■ **Task to complete**
Transcribe the listing line for line, beginning with its very first line and ending with the line that contains "zawodowe? I dlaczego", including both of those lines.

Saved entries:
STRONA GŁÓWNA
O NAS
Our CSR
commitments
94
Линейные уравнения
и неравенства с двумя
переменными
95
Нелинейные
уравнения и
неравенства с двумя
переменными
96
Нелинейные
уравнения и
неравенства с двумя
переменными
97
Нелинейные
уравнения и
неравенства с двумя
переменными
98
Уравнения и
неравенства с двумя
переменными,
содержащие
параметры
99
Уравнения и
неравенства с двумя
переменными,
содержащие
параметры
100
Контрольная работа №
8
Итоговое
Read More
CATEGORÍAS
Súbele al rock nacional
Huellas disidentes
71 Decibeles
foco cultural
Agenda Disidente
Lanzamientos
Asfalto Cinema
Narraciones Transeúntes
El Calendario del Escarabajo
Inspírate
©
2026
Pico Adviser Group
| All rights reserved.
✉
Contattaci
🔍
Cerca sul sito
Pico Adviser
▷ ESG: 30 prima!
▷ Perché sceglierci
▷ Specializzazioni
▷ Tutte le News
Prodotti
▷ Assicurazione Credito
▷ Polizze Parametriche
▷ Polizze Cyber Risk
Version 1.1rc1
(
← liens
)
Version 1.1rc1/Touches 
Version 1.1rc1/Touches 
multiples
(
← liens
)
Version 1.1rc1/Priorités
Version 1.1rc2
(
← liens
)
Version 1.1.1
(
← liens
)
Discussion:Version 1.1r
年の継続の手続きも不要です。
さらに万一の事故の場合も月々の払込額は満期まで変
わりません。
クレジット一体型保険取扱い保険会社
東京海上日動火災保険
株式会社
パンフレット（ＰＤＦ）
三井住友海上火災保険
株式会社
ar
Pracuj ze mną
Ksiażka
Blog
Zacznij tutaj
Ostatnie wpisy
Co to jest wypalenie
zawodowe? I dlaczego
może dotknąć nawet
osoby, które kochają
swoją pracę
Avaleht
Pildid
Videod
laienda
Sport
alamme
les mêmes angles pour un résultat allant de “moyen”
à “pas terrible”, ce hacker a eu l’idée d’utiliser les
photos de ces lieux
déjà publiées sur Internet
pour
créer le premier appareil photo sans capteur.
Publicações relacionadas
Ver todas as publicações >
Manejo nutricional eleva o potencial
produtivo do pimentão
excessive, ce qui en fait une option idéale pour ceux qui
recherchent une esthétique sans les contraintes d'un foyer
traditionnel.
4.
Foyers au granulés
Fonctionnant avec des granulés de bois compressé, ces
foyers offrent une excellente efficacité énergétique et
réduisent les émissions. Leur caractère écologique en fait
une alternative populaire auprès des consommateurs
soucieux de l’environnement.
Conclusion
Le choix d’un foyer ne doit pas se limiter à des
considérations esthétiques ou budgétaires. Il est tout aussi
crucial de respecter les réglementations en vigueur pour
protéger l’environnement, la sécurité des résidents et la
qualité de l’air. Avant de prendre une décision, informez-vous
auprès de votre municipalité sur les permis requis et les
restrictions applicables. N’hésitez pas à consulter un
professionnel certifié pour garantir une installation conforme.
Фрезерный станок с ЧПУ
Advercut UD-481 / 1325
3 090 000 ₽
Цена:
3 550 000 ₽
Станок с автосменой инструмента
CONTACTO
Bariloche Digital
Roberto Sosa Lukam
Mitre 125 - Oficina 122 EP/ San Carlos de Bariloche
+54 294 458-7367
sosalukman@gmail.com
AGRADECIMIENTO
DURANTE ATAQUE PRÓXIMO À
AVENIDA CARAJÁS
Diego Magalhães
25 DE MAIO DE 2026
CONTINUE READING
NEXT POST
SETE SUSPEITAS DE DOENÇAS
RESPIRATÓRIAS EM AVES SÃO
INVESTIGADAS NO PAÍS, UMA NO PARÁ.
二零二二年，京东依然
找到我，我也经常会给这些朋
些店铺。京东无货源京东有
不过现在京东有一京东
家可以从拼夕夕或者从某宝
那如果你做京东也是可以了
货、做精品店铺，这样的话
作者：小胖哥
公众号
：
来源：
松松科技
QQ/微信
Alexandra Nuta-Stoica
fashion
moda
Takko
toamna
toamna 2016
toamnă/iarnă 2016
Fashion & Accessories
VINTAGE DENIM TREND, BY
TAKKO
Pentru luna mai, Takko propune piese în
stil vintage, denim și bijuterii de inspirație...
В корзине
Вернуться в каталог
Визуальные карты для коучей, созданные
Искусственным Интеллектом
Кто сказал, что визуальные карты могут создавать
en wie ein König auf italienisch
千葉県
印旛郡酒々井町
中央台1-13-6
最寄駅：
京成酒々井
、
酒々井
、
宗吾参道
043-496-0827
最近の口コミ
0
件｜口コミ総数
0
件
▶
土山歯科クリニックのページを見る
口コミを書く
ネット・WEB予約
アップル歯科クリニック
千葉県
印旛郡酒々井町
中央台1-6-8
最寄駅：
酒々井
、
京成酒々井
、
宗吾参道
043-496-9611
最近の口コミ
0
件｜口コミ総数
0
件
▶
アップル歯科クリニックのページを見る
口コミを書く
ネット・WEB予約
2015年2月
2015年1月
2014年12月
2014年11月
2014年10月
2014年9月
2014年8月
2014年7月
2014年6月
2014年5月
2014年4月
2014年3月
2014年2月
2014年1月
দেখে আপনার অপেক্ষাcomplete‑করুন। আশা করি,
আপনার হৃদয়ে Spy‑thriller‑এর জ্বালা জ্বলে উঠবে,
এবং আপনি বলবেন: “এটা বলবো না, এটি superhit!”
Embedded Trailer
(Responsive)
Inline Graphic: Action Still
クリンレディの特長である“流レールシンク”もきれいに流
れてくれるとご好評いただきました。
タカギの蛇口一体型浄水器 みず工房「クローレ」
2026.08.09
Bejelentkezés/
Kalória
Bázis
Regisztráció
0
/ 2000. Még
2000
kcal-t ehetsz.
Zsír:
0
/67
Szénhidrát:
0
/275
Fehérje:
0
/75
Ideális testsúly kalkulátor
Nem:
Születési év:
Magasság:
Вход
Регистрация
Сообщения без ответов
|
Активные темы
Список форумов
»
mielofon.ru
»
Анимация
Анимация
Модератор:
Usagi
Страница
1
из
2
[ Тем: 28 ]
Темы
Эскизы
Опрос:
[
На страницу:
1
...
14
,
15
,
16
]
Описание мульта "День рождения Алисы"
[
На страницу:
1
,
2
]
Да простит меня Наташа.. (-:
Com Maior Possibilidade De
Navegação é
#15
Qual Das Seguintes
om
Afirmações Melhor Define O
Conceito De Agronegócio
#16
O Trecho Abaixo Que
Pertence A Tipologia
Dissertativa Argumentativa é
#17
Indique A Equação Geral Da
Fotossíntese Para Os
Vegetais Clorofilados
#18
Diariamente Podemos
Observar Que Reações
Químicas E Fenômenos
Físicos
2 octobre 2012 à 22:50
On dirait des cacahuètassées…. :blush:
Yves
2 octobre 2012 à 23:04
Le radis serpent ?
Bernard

■ **Exercise answer**
STRONA GŁÓWNA
O NAS
Our CSR
commitments
94
Линейные уравнения
и неравенства с двумя
переменными
95
Нелинейные
уравнения и
неравенства с двумя
переменными
96
Нелинейные
уравнения и
неравенства с двумя
переменными
97
Нелинейные
уравнения и
неравенства с двумя
переменными
98
Уравнения и
неравенства с двумя
переменными,
содержащие
параметры
99
Уравнения и
неравенства с двумя
переменными,
содержащие
параметры
100
Контрольная работа №
8
Итоговое
Read More
CATEGORÍAS
Súbele al rock nacional
Huellas disidentes
71 Decibeles
foco cultural
Agenda Disidente
Lanzamientos
Asfalto Cinema
Narraciones Transeúntes
El Calendario del Escarabajo
Inspírate
©
2026
Pico Adviser Group
| All rights reserved.
✉
Contattaci
🔍
Cerca sul sito
Pico Adviser
▷ ESG: 30 prima!
▷ Perché sceglierci
▷ Specializzazioni
▷ Tutte le News
Prodotti
▷ Assicurazione Credito
▷ Polizze Parametriche
▷ Polizze Cyber Risk
Version 1.1rc1
(
← liens
)
Version 1.1rc1/Touches 
Version 1.1rc1/Touches 
multiples
(
← liens
)
Version 1.1rc1/Priorités
Version 1.1rc2
(
← liens
)
Version 1.1.1
(
← liens
)
Discussion:Version 1.1r
年の継続の手続きも不要です。
さらに万一の事故の場合も月々の払込額は満期まで変
わりません。
クレジット一体型保険取扱い保険会社
東京海上日動火災保険
株式会社
パンフレット（ＰＤＦ）
三井住友海上火災保険
株式会社
ar
Pracuj ze mną
Ksiażka
Blog
Zacznij tutaj
Ostatnie wpisy
Co to jest wypalenie
zawodowe? I dlaczego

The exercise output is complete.